None of those are the topic under discussion. Please try to concentrate and focus for a few minutes in a row, if you can.

What do you think is the emissivity of argon gas, at standard temperature and pressure, at infrared frequencies?

Sure, argon gas in room temperature and pressure conditions will emit infrared energy occasionally, following all the laws of physics we know – according to quantum mechanics it has to be able to do this, as does everything else – but at a rate so low that no one has been able to detect it with any equipment whatsoever.
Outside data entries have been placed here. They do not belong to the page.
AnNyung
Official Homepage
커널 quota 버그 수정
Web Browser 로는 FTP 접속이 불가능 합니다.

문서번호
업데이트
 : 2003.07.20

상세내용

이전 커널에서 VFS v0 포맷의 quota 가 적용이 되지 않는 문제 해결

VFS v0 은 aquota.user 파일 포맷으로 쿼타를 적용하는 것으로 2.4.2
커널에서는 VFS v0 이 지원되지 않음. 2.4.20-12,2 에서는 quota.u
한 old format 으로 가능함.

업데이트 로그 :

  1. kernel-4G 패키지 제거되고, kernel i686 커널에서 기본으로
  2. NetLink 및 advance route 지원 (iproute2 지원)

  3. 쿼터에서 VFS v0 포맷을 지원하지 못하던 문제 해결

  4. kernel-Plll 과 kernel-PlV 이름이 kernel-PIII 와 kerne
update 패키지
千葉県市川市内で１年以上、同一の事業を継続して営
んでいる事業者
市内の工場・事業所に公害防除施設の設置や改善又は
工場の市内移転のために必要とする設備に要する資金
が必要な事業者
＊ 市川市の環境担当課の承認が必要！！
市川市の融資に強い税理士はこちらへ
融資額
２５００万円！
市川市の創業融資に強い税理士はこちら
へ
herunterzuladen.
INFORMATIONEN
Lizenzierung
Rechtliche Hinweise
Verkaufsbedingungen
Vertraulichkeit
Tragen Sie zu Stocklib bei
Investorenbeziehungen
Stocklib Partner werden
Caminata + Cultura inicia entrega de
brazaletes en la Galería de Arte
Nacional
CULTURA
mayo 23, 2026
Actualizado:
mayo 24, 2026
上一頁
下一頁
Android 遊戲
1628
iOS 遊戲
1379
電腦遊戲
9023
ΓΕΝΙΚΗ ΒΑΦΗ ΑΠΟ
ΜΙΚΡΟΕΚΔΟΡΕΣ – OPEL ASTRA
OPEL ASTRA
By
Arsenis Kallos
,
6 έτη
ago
The rate not precisely 0, as you said, but practically it is 0.0, or even ε. It’s an Emperor’s New Clothes type of situation. That’s how little IR is being emitted, which is why I said you are hallucinating. You have yet to present any actual evidence to the contrary, of course. I’m still waiting for it. The spectroscopists tell us that you will be out of luck in your search. What have you got?